╭──

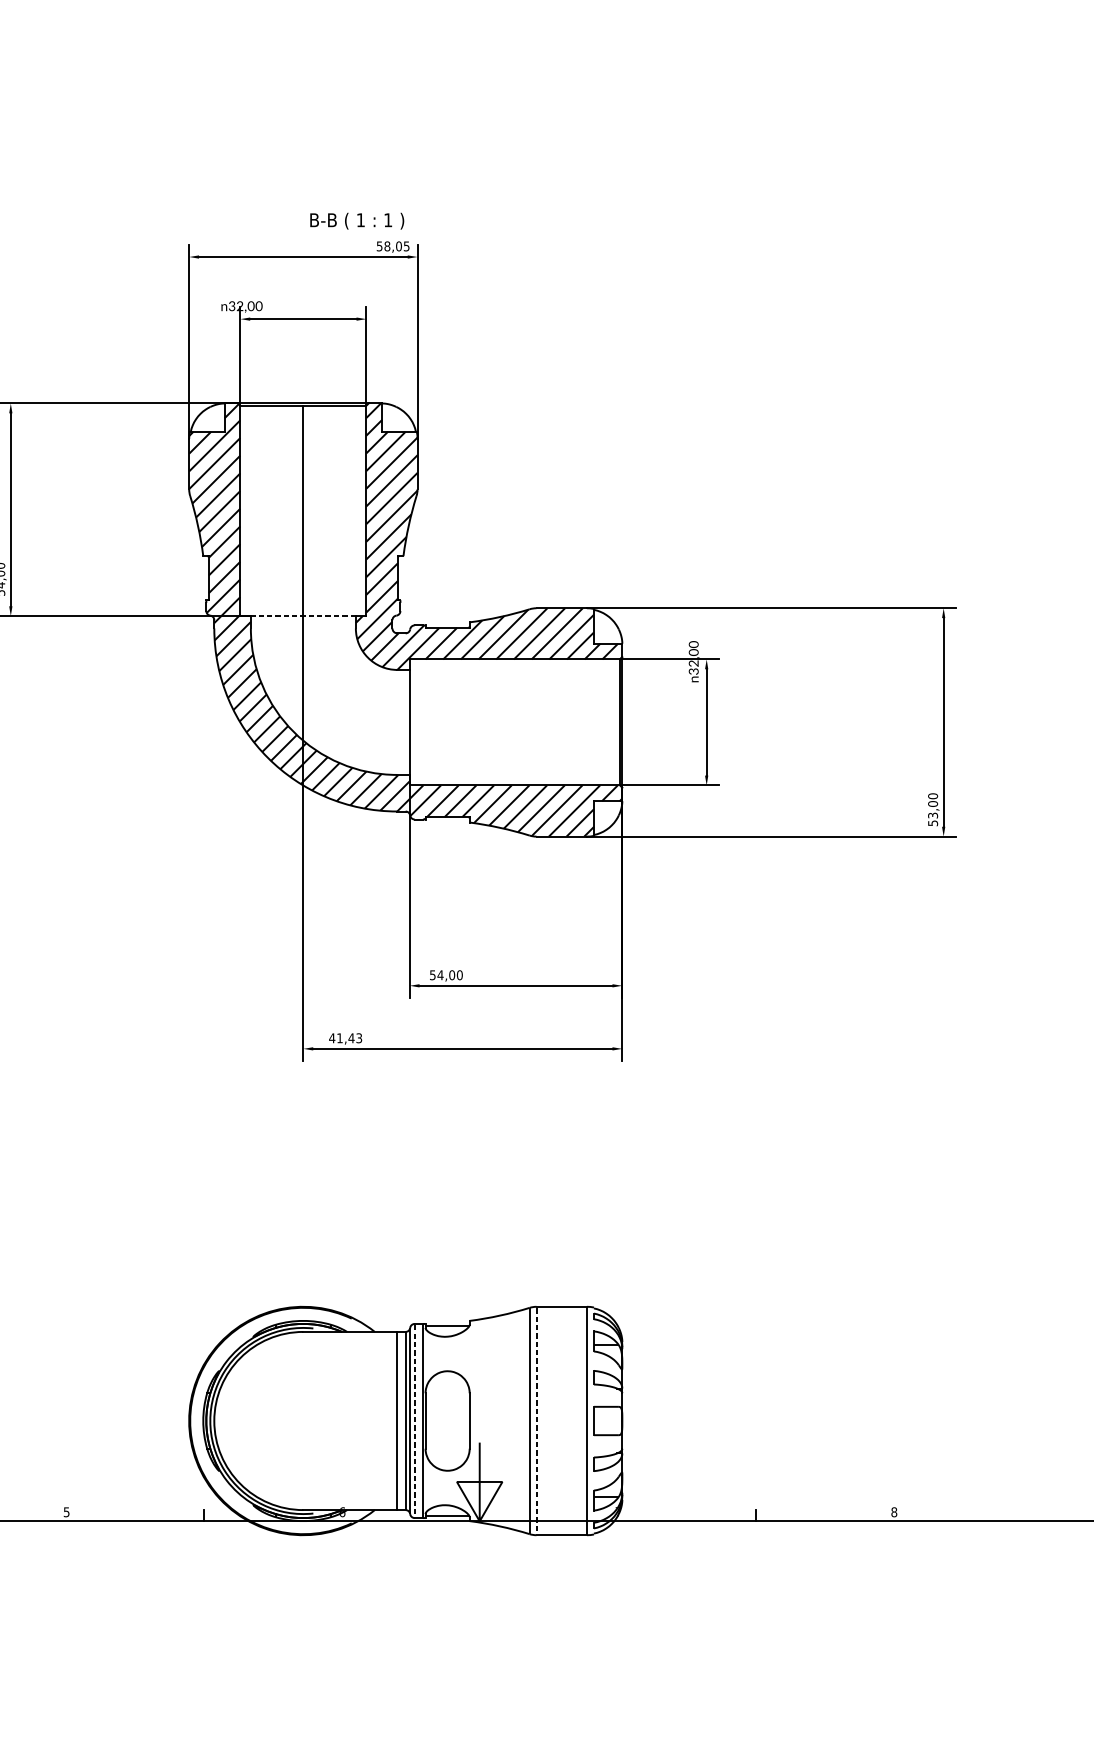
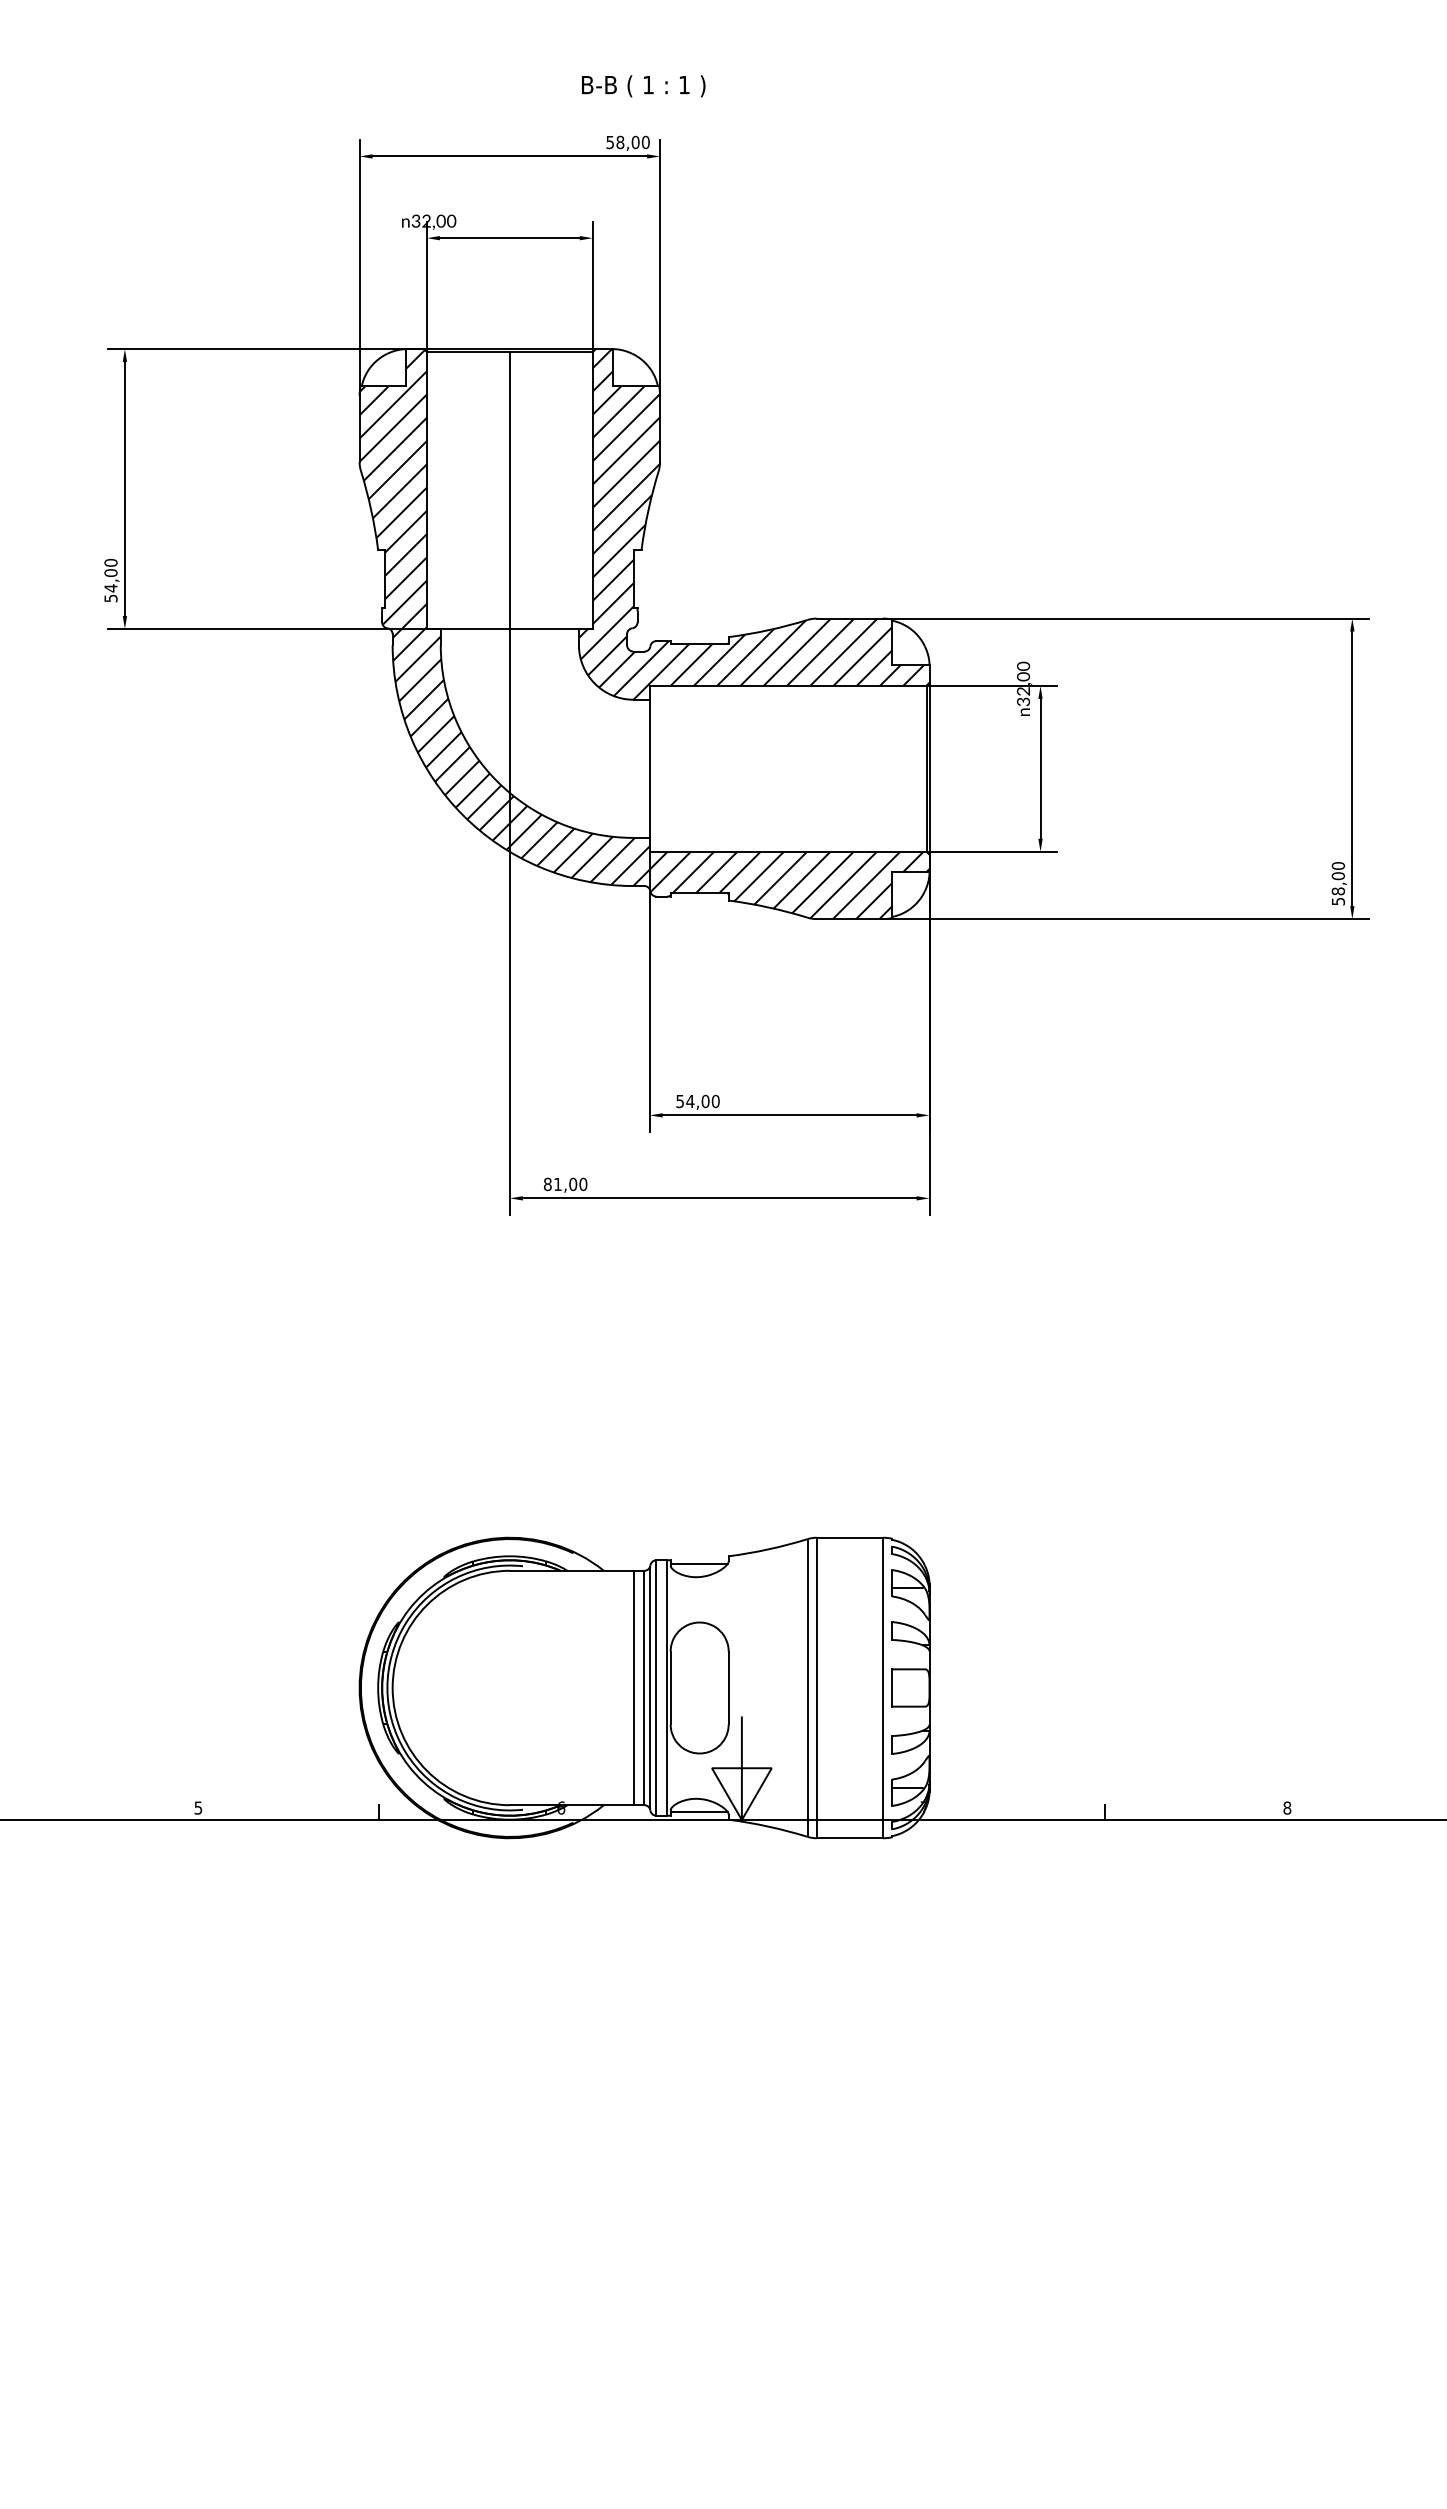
text: (357, 221) -> (643, 86), moved
text: (406, 246) -> (645, 142), 58,05 -> 58,00
line: (303, 615) -> (509, 628), dashed -> solid
text: (932, 815) -> (1337, 891), 53,00 -> 58,00
text: (345, 1038) -> (565, 1184), 41,43 -> 81,00
line: (414, 1421) -> (656, 1688), dashed -> solid
line: (536, 1421) -> (816, 1688), dashed -> solid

╰──

#### How to complete this task
Every line of the material must be returned exactly; leave the images out.

#### Response to the task
text: (357, 221) -> (643, 86), moved
text: (406, 246) -> (645, 142), 58,05 -> 58,00
line: (303, 615) -> (509, 628), dashed -> solid
text: (932, 815) -> (1337, 891), 53,00 -> 58,00
text: (345, 1038) -> (565, 1184), 41,43 -> 81,00
line: (414, 1421) -> (656, 1688), dashed -> solid
line: (536, 1421) -> (816, 1688), dashed -> solid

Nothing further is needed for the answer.